1. Set Low Expectations – Even Lower Than Your Budget
Don’t aim for a “Hallmark” holiday. Aim for “held together by tape and caffeine.” Your gift-wrapping might look like it was done by a raccoon, and your gingerbread house may collapse faster than your willpower in front of a trifle — and that’s OK.
2. Shop Smart. Or Just Shop Like You’ve Given Up
Start holiday shopping early. By which we mean: 23 December at 7:45pm in a petrol station. There's nothing like the magic of gifting your mom a USB cable and a pack of chewing gum.
3. Calories Don’t Count in December
Scientific fact.* Eat the mince pies. Drink the peppermint hot chocolate. Finish the leftovers. Then make more “leftovers.” This is your Olympic season — go for gold (and gravy).
*Not a scientific fact. Please don’t show this to your doctor.
4. Master the “Fake Reaction” Face
“Oh wow, socks! AGAIN!”Smile like you just won the lottery, even if Aunt Carol’s gift screams ‘last-minute re-gift’. Bonus points for saying, “I’ve always wanted one of these!” without blinking.

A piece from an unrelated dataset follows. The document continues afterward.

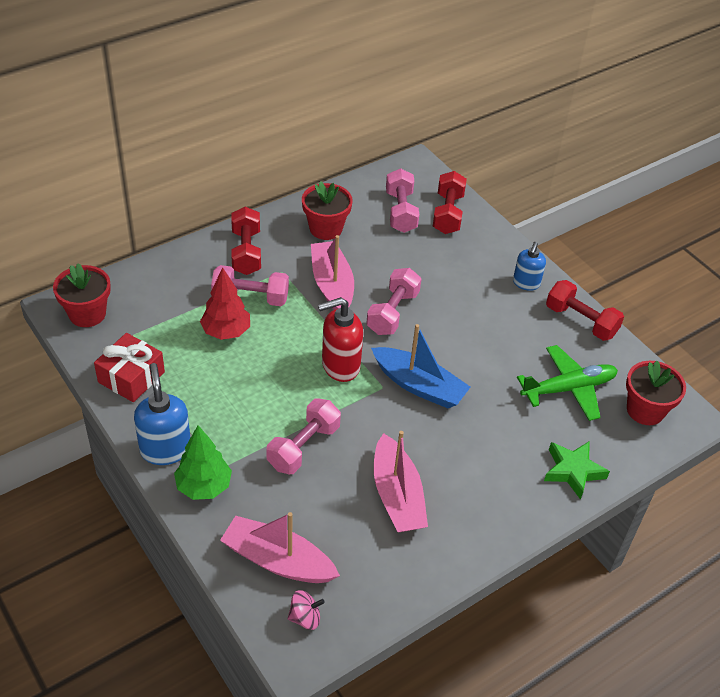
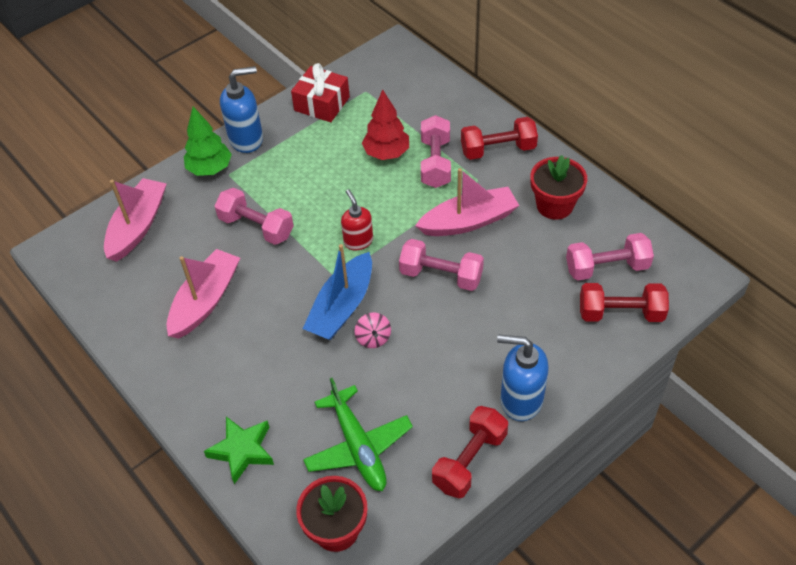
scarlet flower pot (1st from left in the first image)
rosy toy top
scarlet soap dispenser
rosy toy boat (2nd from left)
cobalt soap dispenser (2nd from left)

5. Family Gatherings: Tactical Survival
Avoid politics. Talk about the weather. Or cheese. Everyone likes cheese.
Have an escape plan. Bathroom breaks = adult hideouts.
Bring a buffer. A baby, a new partner, or even a pet hamster. Anything that distracts from your “When are you getting married?” status.
6. Set a Holiday Budget. Then Ignore It Completely
Let’s be honest, December math doesn’t follow the same rules. Just accept that you’ll spend too much, eat too much, and promise to fix it all in January — the traditional month of regret.
7. Santa’s Not the Only One Making a List
Make your own “Nice List” — for people who bring wine, help with dishes, and don’t post bad photos of you on Facebook. Put the others on a “Coal List.” You know who you are, Uncle Dave.
Final Tip: Embrace the Chaos
The tinsel will tangle. The turkey might burn. You might accidentally wrap the cat. But it’s all part of the festive madness. Laugh more, stress less, and remember — if all else fails, just blame the eggnog.
Happy Holidays & May Your Batteries Be Included!